Growing Society’s main objective is to help you grow your own food source, and in this blog post we wanted to touch on a subject that relates to such matters – soil.

Healthy soil is an important part and vital priority in growing healthy food. In fact, one tablespoon of healthy soil contains 50 billion (yes, billion!) busy microbes. Soil is as diverse as the land in which it is earthed upon, and as such – different plant communities will grow and adapt according to these different soils.

Nature has an incredible ability to grow and adapt in all kind of environments, often even seemingly beating the odds.

Understanding the Origin of Soil

Soil originates from a rock-based mineral source, but it is not actually considered soil until organic matter is combined with it. Whether living or not, an organic source can include: dry leaves, animal carcasses, and a variety of bugs that enrich the soil with carbon.

Soil, at its optimal nutrient giving capacity, is 50% solids and 50% air and water. What you don’t see happening is all that is under the soil …which is full of mites, nematodes, protozoa, and other organisms, and is what makes the soil a wellspring of goodness.
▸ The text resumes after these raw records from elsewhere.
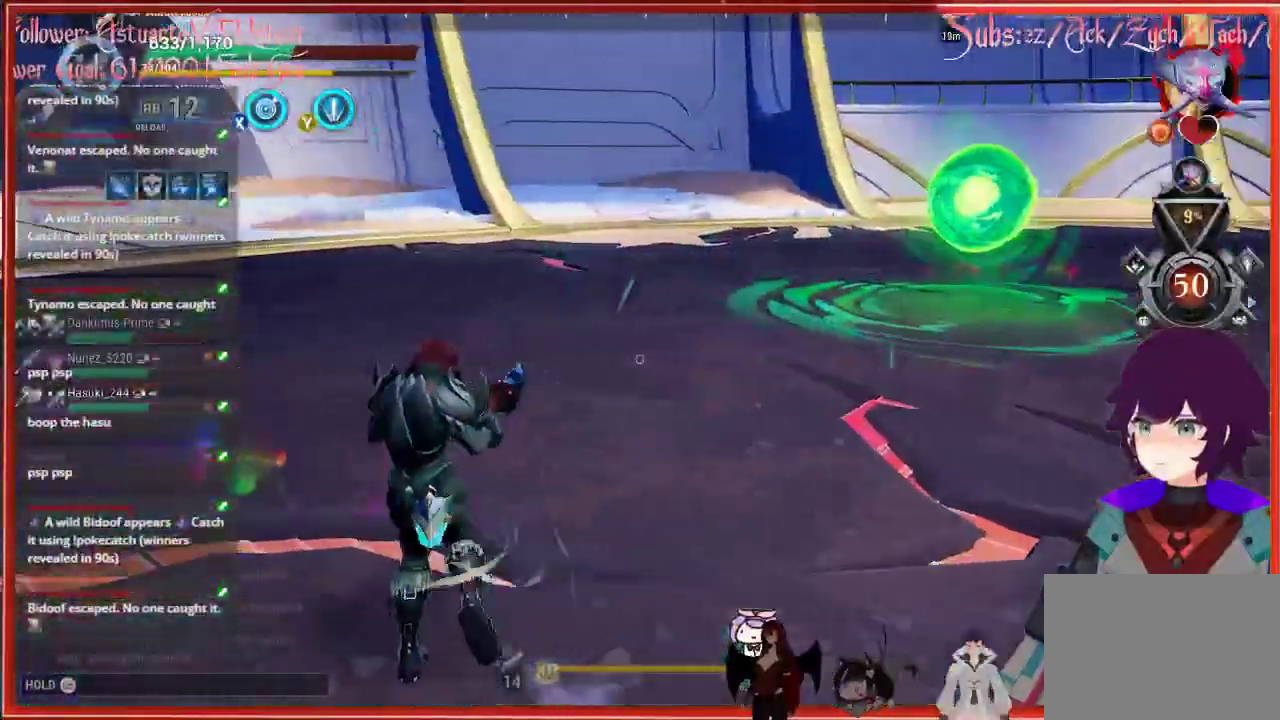
{"buttons": [], "left_stick": "down-right", "right_stick": "down-left", "events": []}
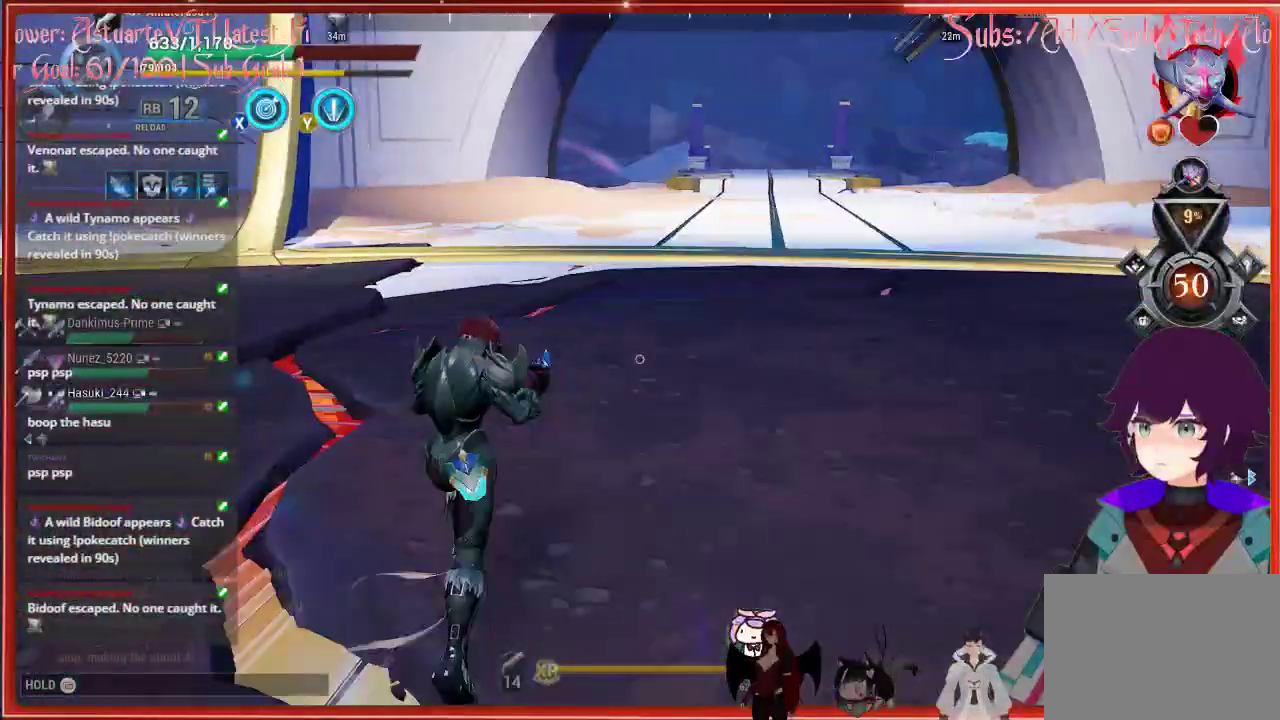
{"buttons": [], "left_stick": "left", "right_stick": "up-left", "events": [[33, "R1", "down"], [33, "right_stick", "up-left"], [67, "R1", "up"], [200, "left_stick", "left"]]}
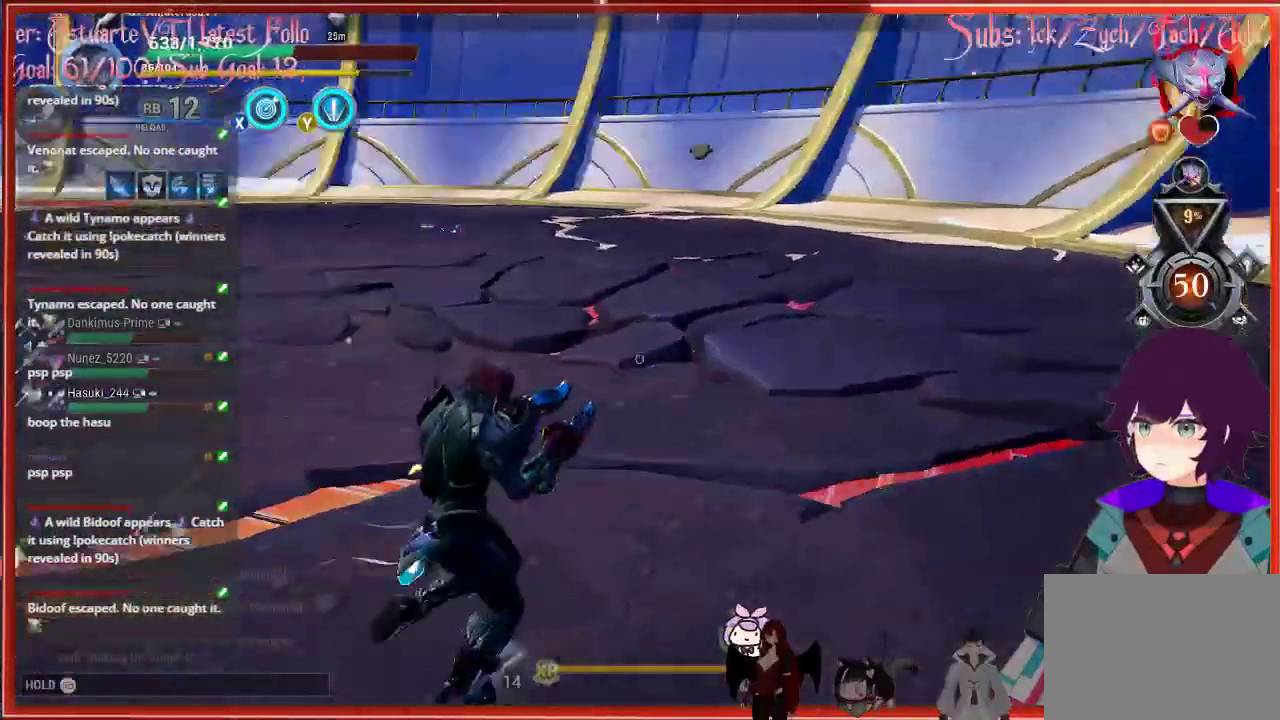
{"buttons": [], "left_stick": "left", "right_stick": "up-left", "events": []}
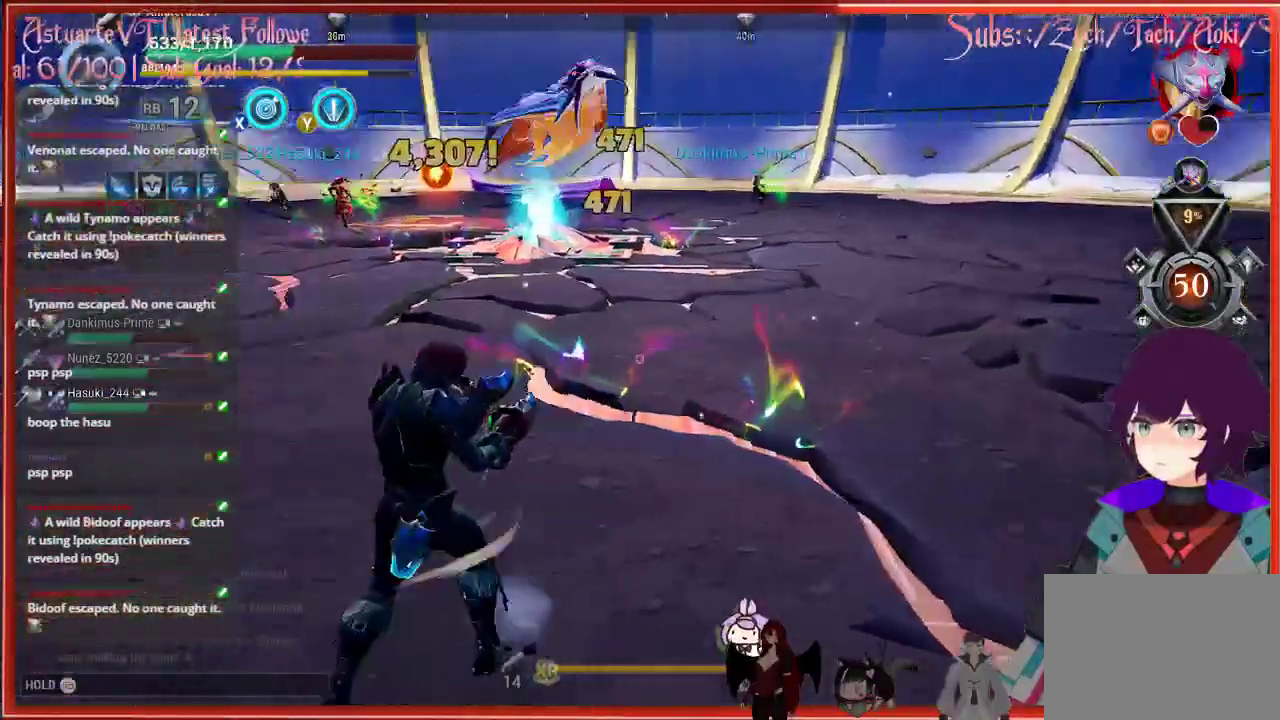
{"buttons": [], "left_stick": "up-right", "right_stick": "left", "events": [[100, "right_stick", "left"], [117, "left_stick", "up-right"]]}
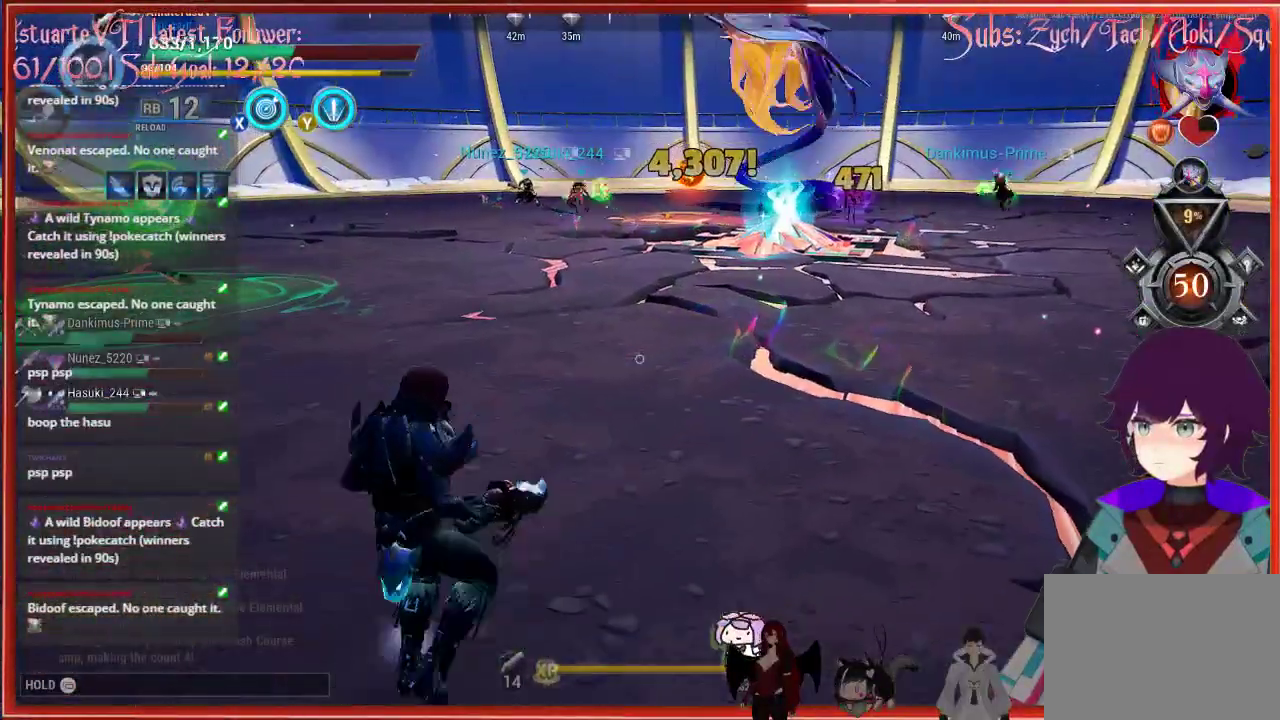
{"buttons": [], "left_stick": "down-left", "right_stick": "center", "events": [[233, "left_stick", "down-left"], [233, "right_stick", "center"]]}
The symphony that plays within soil is truly nature’s way of harmonizing vital nutrients with this source of growing matter. When it is fully understood on a scientific level, it is as profound as it is beautiful how nature extends itself to creating and recreating itself.

Soil + Fertilizer = #WINNING!

However, when nature is incapable of regenerating itself, fertilizers are used to promote nutrient rich soil. And so long as these fertilizers are of a naturally comprised source, they will provide both the soil, and the food source being grown there, with vital nutrients. In addition, the water runoff from this soil will not be comprised of unnatural substances …so nature wins, and as a result – so do you!

At Growing Society, we proudly promote growing your own trusted food source. It benefits you and your environment, both now and for years to come. So stay educated, and help us to continue to promote an ecosystem that will benefit all!